8. So far as minor children are concerned, unless they arc of a particular age as prescribed in Section 3, their claim cannot be considered in a proceeding under the Act. But the question is can they be left without remedy. The answer is an emphatic no as an application under Section 125, of the Code is maintainable. Provisions of Section 125, of the Code are not repugnant to the Act, and children of divorced wife and husband who cross the age prescribed in Section 3(1)(b) are entitled to maintenance under Section 125, of the Code. Right to claim such maintenance is not taken away under Section 3 of the Act, and on the contrary gives additional safeguard to the children.
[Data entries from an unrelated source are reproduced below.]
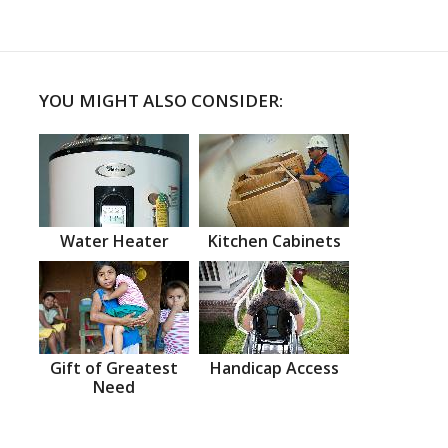
YOU MIGHT ALSO CONSIDER:
Water Heater
Kitchen Cabinets
Gift of Greatest
Handicap Access
Need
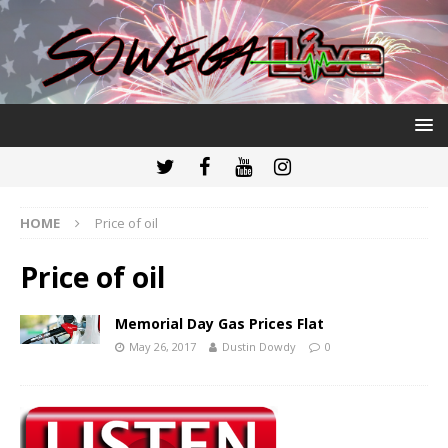
HOME
Price of oil
Price of oil
Memorial Day Gas Prices Flat
May 26, 2017
Dustin Dowdy
0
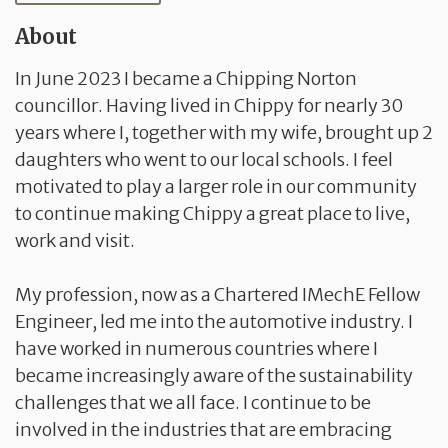
About
In June 2023 I became a Chipping Norton
councillor. Having lived in Chippy for nearly 30
years where I, together with my wife, brought up 2
daughters who went to our local schools. I feel
motivated to play a larger role in our community
to continue making Chippy a great place to live,
work and visit.
My profession, now as a Chartered IMechE Fellow
Engineer, led me into the automotive industry. I
have worked in numerous countries where I
became increasingly aware of the sustainability
challenges that we all face. I continue to be
involved in the industries that are embracing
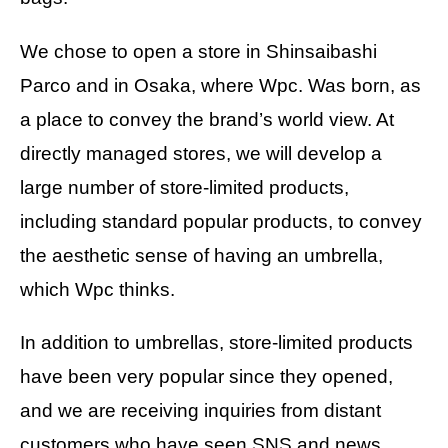
We chose to open a store in Shinsaibashi
Parco and in Osaka, where Wpc. Was born, as
a place to convey the brand’s world view. At
directly managed stores, we will develop a
large number of store-limited products,
including standard popular products, to convey
the aesthetic sense of having an umbrella,
which Wpc thinks.
In addition to umbrellas, store-limited products
have been very popular since they opened,
and we are receiving inquiries from distant
customers who have seen SNS and news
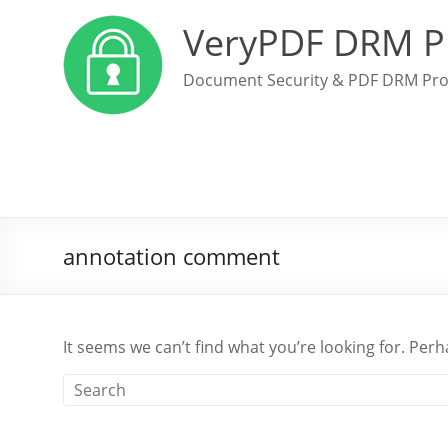
VeryPDF DRM P
Document Security & PDF DRM Pro
annotation comment
It seems we can’t find what you’re looking for. Per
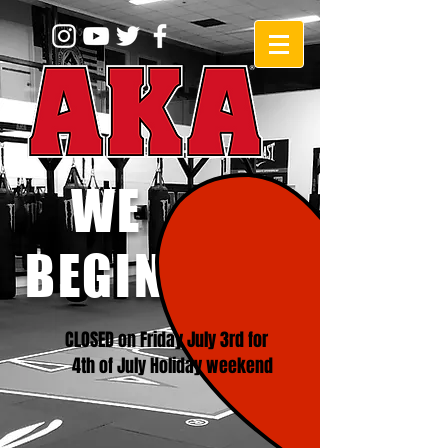
WE
BEGINNERS!
CLOSED on Friday July 3rd for
4th of July Holiday weekend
9. The learned Judicial Magistrate was not required, and ought not to have made any analysis so far as claim of minor children is concerned while dealing with petitioner No. 1's claim. In the peculiar circumstances of the case, therefore, while upholding the decision of the learned Magistrate so far as petitioner No. 1 is concerned, I direct that in case an application is made under Section 125, of the Code so far as petitioners 2 and 3 are concerned, the same shall be considered and disposed of in accordance with law by the learned Magistrate uninfluenced by his conclusion relating to their claim in the order under challenge.

The revision application is accordingly disposed of.